Blay looked over at Qhuinn. With incredible tenderness, he had taken his brother’s frozen hand into his own, the ice-cold, mangled digits lying against a warm and vital palm.
“No. He’s not.”
There was a pause. Then V’s voice resumed its normal clipped tones. “I’m coming right now. You’re only a hundred yards out.”
Almost immediately, there was a flare of headlights in the darkness and the sound of a vehicle approaching. And that wasn’t all. Ghostly figures materialized around the periphery, the Brothers and the other fighters standing among the trees, silent sentries in the subzero darkness.
As V got closer, the headlights were canned, and then the Tahoe halted about twenty feet away.
The Brother got out and just stared for a moment, as if he were catching up on the inexplicable math—and the incomprehensible tragedy.
Qhuinn looked up. “My brother has died.”
V nodded grimly. “Yes, he has, son. I am very sorry.”

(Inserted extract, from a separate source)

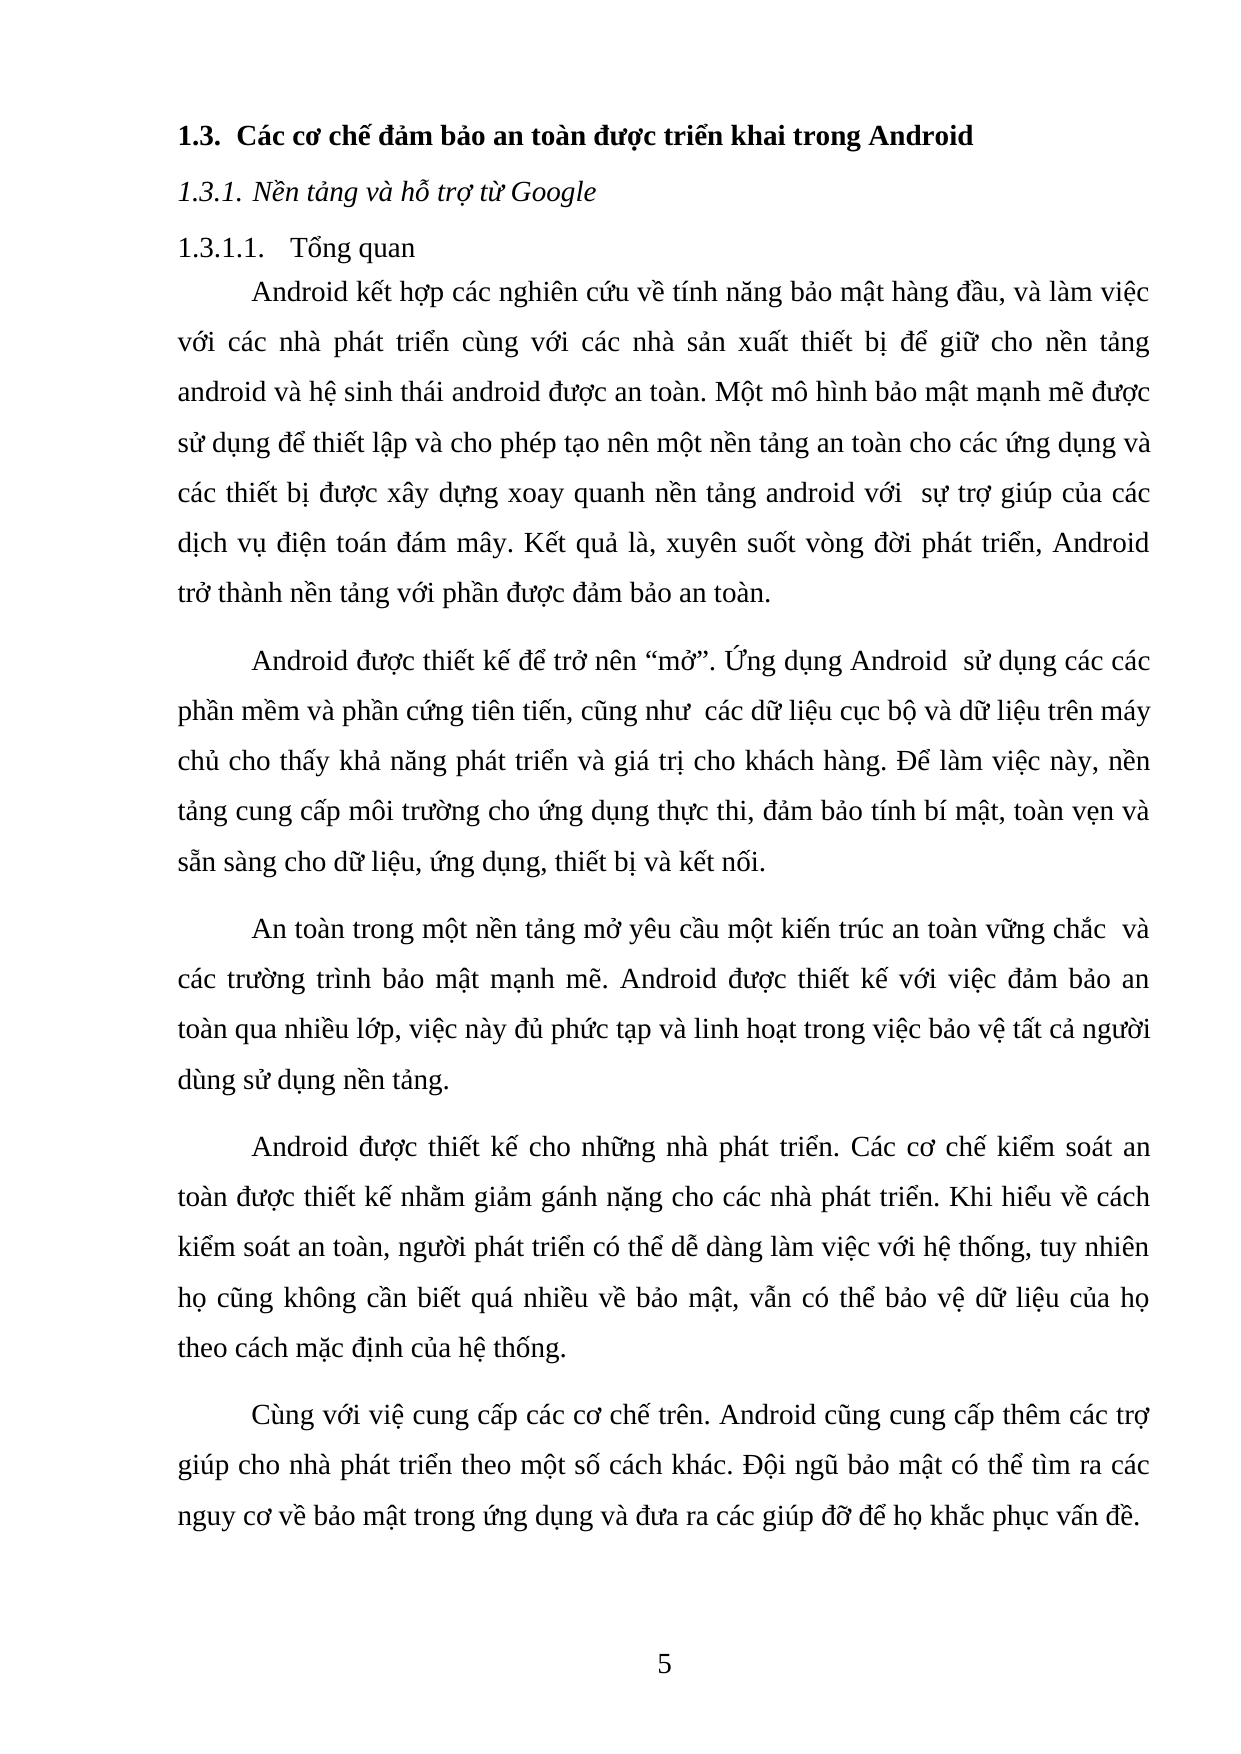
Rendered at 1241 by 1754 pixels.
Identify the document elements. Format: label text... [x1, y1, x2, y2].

“He went out into the storm last night.”
There was a sad pause. “I have a vehicle here, Qhuinn. Would you like to carry him into the back?”
“I would.”
The words were stilted. Formal.
“Okay.”
After which, no one moved. No one spoke. Then again, there was no hurry, and it was all up to Qhuinn. Yet he seemed frozen.
Blay put his hand on his mate’s shoulder. “Let’s gather him up, shall we?”
“Okay.”
Qhuinn leaned back down, stretching his arms toward the upper torso and down to the thighs. But when he went to push his hands under the remains, he clearly met resistance, the ice and snow fighting the removal of that which it had claimed.
“We can help,” Blay said as he motioned to Vishous. “We’ll just—”
“No.” Qhuinn put his palms out. “No.”
But instead of struggling further to pick up his brother, the male sat back on his heels and stared at the folds of the black robe.
“This is where he chose to die. He chose this.”
The words were not a condemnation. They were a lonely statement of fact. And maybe a first attempt to try on the reality of what had happened.